Every vehicle has hundreds to thousands of separate battery cells, each surrounded by a housing and connected to the car systems and sensors. This complex design takes up space – more than 50 percent of the area dedicated to batteries inside the car is taken up with housing and contacts.
But now a team of engineers at the Fraunhofer Institute for Ceramic Technologies and Systems (IKTS) has developed a new battery concept that could substantially decrease the amount of space needed for housing and contacts – meaning more batteries can fit in the same car.
Their system stacks battery cells directly one above the other across a large area, as opposed to the traditional approach where individual cells are strung side-by-side in small sections.

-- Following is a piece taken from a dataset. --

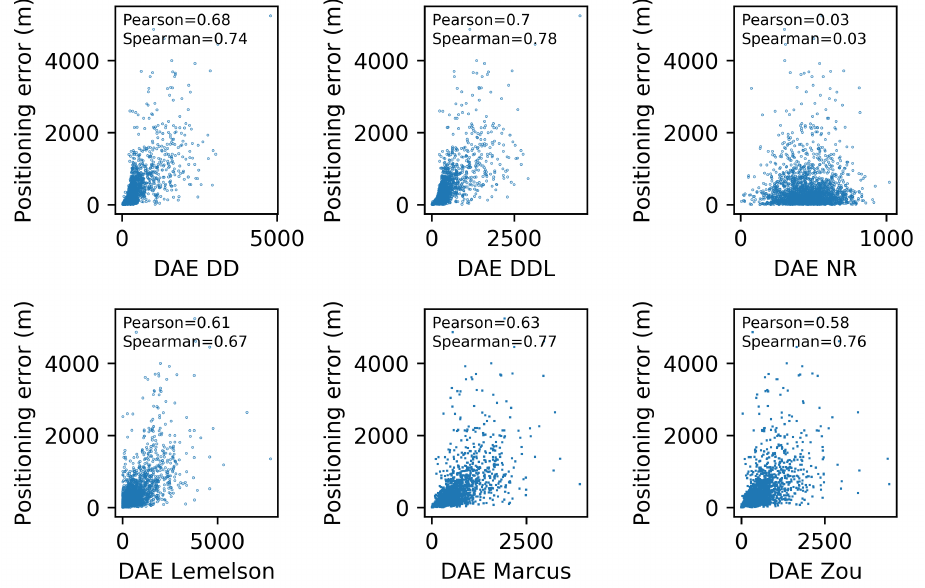
Figure 6. Scatter plots for five DAE methods and one baseline, depicting the DAE estimates against the actual positioning error values. Pearson’s correlation coefficient as well as Spearman’s rank correlation coefficient are indicated for each method. The validation set of the Sigfox dataset is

The direct connection to each cell in the stack allows current to flow over the entire surface of the battery, significantly reducing electrical resistance.
The key to being able to do this is a new electrode – in this case, a metallic tape coated on both sides with ceramic storage materials. One side is the battery’s anode – the other is the cathode.
Developing each material is a complex process, involving a suspension of powdered ceramics mixed with polymers and electrically conductive materials.
“We use our expertise in ceramic technologies to design the electrodes in such a way that they need as little space as possible, save a lot of energy, are easy to manufacture and have a long life,” said Wolter.
The research is still a work-in-progress right now, but the concept is being scaled up to larger battery cells which can be installed in real electric cars. Initial tests are due for 2020, but Wolter is optimistic that this should take place without difficulties:
“One of the core competencies of our institute is to adapt ceramic materials from the laboratory to a pilot scale and to reproduce them reliably,” she said.